The mansion house located at 24 Rue de Berri, now called the Hôtel Cornudet des Chaumettes, has been converted to offices to host the Engel & Völkers Paris headquarters. This property possesses a particular history: it was one of the last structures in this area of Paris to belong to the Royal family and many other important families after that.
Engel & Völkers Paris Market Center : a prestigious and historic building
A luxurious property located in a historic area
A long time ago, however, before the influx of big companies wishing to establish themselves here, Rue de Berri was nothing more than a village surrounded by swamps and forests on the doorstep of Paris. From 1640 onwards, Rue de Berri and the adjacent streets were used as a royal nursery, preserving trees and flowers for the king’s residences.
Under the Regency, the Currency Director, whose new Hotel had just been built, set up a housing development project. Unfortunately, this project was never completed. In 1755, the Saint-Florentin Comte, Secretary of State for the Royal household, acquired the grounds of the former royal nursery, which he gave to his mistress the Langeac Comtesse in 1765.
A few years later, in 1772, she sold the field to the Comte d'Artois (Louis XVIth youngest brother), who had plans to build housing.
This real estate project helped develop new streets, such as Rue de Ponthieu, Rue d'Angoulême (which would later become Rue de la Boétie) and Rue Neuve-de-Berri, adjacent to Rue de Berri. The latter emerged at the same time as the aforementioned streets and was first called Ruelle de Chaillot, then Ruelle de l'Oratoire.
After being enlarged and paved, the street became Rue de la Fraternité, and finally, in 1848, Rue de Berri, as we now know it today.
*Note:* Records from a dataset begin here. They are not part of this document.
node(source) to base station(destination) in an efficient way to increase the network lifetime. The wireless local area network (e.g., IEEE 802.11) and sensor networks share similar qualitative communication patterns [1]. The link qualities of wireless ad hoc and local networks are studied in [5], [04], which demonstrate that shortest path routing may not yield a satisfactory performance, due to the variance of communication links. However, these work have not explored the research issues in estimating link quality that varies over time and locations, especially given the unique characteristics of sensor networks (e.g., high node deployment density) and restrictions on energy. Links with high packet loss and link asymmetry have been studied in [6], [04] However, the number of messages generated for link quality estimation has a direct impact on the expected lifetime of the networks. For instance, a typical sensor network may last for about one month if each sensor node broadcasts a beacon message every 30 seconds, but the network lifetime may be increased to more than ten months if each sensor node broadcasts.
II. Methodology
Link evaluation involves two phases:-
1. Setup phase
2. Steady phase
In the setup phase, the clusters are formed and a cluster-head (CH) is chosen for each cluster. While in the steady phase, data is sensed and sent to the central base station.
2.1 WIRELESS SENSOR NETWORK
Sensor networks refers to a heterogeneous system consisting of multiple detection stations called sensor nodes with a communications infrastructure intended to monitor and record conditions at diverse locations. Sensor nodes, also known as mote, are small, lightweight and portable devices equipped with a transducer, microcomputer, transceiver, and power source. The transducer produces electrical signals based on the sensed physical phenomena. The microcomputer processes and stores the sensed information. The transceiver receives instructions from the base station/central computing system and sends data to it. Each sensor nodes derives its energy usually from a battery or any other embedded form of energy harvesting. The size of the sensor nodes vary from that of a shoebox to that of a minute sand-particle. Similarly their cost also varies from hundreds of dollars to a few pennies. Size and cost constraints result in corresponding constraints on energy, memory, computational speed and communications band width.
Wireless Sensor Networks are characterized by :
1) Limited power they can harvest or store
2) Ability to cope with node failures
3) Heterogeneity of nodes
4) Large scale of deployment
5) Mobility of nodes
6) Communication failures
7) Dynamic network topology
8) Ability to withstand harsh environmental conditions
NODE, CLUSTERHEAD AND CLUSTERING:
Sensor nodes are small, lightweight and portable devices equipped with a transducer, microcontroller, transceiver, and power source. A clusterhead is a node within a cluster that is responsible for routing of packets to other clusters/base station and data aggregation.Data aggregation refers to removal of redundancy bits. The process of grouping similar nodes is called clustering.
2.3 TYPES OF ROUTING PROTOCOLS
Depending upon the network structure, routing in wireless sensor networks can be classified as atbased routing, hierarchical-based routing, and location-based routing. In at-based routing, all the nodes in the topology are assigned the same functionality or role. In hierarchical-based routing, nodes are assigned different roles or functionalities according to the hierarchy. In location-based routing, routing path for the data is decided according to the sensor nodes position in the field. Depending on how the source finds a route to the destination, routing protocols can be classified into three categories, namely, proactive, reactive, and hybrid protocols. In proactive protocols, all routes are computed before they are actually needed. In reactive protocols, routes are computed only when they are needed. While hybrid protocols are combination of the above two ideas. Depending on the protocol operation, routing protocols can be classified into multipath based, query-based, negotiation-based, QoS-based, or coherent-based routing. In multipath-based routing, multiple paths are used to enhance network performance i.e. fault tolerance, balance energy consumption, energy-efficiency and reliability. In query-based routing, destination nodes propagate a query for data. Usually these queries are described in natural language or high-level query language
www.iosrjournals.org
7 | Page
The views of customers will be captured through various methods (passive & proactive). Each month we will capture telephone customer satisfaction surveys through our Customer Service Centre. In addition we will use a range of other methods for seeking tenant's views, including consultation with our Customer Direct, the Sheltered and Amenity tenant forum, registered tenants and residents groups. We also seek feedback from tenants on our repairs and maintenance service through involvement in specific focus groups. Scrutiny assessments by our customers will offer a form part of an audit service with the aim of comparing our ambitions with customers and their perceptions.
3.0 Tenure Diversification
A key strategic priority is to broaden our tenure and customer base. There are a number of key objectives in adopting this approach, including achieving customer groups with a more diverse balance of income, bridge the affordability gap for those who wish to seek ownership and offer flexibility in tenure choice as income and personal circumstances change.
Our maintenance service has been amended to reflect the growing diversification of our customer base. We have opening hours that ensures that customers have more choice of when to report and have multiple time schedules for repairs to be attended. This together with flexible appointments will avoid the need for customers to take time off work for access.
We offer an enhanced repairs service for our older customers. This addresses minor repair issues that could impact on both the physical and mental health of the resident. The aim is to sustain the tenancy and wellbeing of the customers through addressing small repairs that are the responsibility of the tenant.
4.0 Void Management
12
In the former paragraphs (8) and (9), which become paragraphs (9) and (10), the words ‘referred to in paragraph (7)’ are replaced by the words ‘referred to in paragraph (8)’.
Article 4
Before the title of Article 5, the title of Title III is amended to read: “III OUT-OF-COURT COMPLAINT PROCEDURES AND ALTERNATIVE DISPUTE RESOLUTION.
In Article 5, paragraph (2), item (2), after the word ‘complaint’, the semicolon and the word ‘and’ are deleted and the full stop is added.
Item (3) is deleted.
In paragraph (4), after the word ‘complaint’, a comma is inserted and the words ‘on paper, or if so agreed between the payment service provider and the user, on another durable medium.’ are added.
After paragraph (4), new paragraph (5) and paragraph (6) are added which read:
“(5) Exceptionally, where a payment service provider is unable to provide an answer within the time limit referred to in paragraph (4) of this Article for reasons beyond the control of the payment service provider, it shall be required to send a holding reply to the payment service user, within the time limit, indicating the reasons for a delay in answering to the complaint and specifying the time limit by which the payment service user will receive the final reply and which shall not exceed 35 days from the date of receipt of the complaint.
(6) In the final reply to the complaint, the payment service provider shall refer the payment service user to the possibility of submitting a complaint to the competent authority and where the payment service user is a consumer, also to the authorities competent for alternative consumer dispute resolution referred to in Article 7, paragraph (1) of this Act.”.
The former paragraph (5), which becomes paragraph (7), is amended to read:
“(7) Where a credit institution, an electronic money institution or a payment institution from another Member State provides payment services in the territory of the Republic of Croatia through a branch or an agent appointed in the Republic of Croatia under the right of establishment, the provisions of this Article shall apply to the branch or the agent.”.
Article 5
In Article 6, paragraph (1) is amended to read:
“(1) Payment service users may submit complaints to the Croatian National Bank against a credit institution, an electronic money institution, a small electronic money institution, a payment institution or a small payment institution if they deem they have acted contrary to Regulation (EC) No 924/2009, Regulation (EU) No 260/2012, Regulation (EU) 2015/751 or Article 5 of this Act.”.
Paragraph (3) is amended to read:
In 1864, the street was extended to Boulevard Haussmann, originally running only to Rue du Faubourg Saint-Honoré.
Rue de Berri has today evolved into the centre of the business district, attracting many big companies to its strategic and prestigious location, within walking distance of the Champs-Élysées.
Despite all these changes throughout history, some relics from the past are still present in this street, such as the imposing Hôtel Cornudet des Chaumettes, occupied by Engel & Völkers.
The history of a unique mansion
The mansion was built in 1825 by Dominique Bureaux, a lawyer at the time. However, he decided to sell the property only 2 years after having it built, to Armand Amé from Saint-Didier, a magistrate and Knight of the Legion of Honor. He was the son of Alexandre Amé of Saint-Didier, Baron of the Empire and Peer of France under Napoleon.
The property was then ceded to a family from Brittany in 1858, with Charles, Prince of Talmont and Duke Trémouille, as heirs.
In 1872, Louise Fould, niece of Achille Fould, who was the Finance Minister under the Second Empire and an advocate for free trade, bought the mansion.
As an Art history and literature lover, Louise Fould transformed ‘24 Rue de Berri’ into a literary parlour that became one of the most famous and popular ones in Paris.
The mansion welcomed many famous contemporary authors, such as Gustave Flaubert, Marcel Proust, Alexandre Dumas, and Théophile Gautier.
In 1886, the property was once again sold, this time to the Cornudet des Chaumettes family.
Amongst the members of the family, Louis Joseph Emile, deputy of the Creuse region under the 3rd Republic and Honoré François Joseph, who was a deputy then a senator, also under the 3rd Republic.
Since then, the mansion is still owned by the same family, which make the current owners the heirs of the Comte de Cornudet.